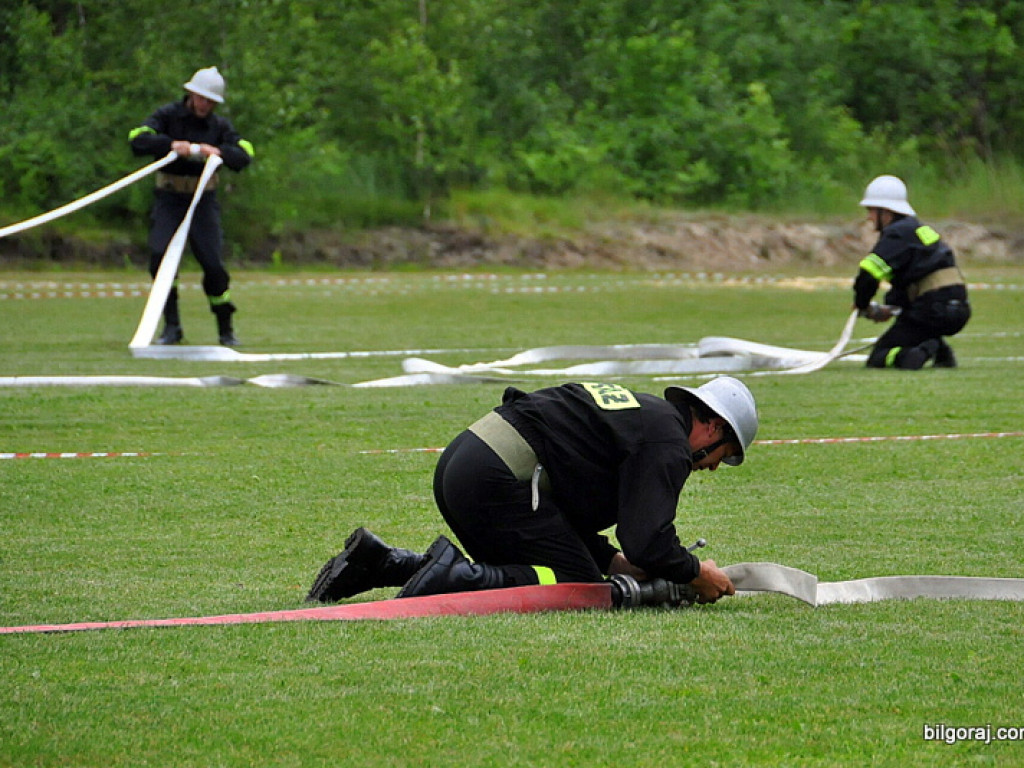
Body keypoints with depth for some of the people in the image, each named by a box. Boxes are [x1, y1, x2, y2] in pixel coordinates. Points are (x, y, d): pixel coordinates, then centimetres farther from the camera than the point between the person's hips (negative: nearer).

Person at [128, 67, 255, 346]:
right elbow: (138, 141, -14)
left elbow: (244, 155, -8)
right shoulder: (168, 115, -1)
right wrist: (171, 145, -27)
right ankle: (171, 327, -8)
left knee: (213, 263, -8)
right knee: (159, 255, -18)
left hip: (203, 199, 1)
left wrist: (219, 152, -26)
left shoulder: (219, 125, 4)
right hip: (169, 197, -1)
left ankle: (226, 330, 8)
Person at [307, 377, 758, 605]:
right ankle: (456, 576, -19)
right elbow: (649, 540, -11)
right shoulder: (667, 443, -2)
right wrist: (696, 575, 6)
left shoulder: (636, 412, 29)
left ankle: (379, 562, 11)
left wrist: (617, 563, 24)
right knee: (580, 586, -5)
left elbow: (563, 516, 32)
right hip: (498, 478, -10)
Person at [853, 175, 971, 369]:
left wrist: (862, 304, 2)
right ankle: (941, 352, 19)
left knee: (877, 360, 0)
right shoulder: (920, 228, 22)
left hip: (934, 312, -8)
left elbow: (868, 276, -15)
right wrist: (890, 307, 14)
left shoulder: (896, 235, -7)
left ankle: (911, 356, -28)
^^^^^^^^^^^^^^^^
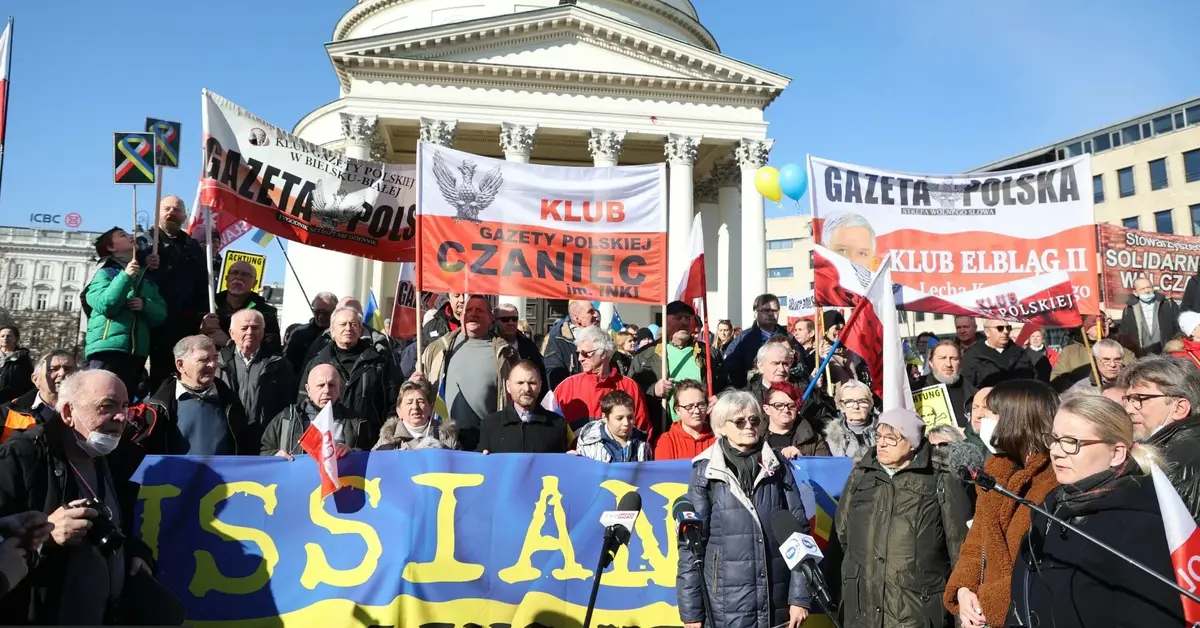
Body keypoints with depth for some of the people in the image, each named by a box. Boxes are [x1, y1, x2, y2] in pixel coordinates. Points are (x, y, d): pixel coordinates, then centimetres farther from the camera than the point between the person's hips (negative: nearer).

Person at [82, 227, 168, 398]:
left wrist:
^^^^^^^^^^^^^^^^
▸ **Work required**
From the entries above, give again exactly the lines running from the line with "right elbow: (138, 141, -14)" to the line with "left ankle: (226, 330, 8)"; include both of those lines.

▸ **Response to the task**
right elbow: (138, 141, -14)
left elbow: (244, 155, -8)
right shoulder: (168, 115, -1)
right wrist: (171, 145, -27)
right ankle: (171, 327, -8)
left knee: (213, 263, -8)
right knee: (159, 255, -18)
left hip: (203, 199, 1)
left wrist: (219, 152, -26)
left shoulder: (219, 125, 4)
right hip: (169, 197, -1)
left ankle: (226, 330, 8)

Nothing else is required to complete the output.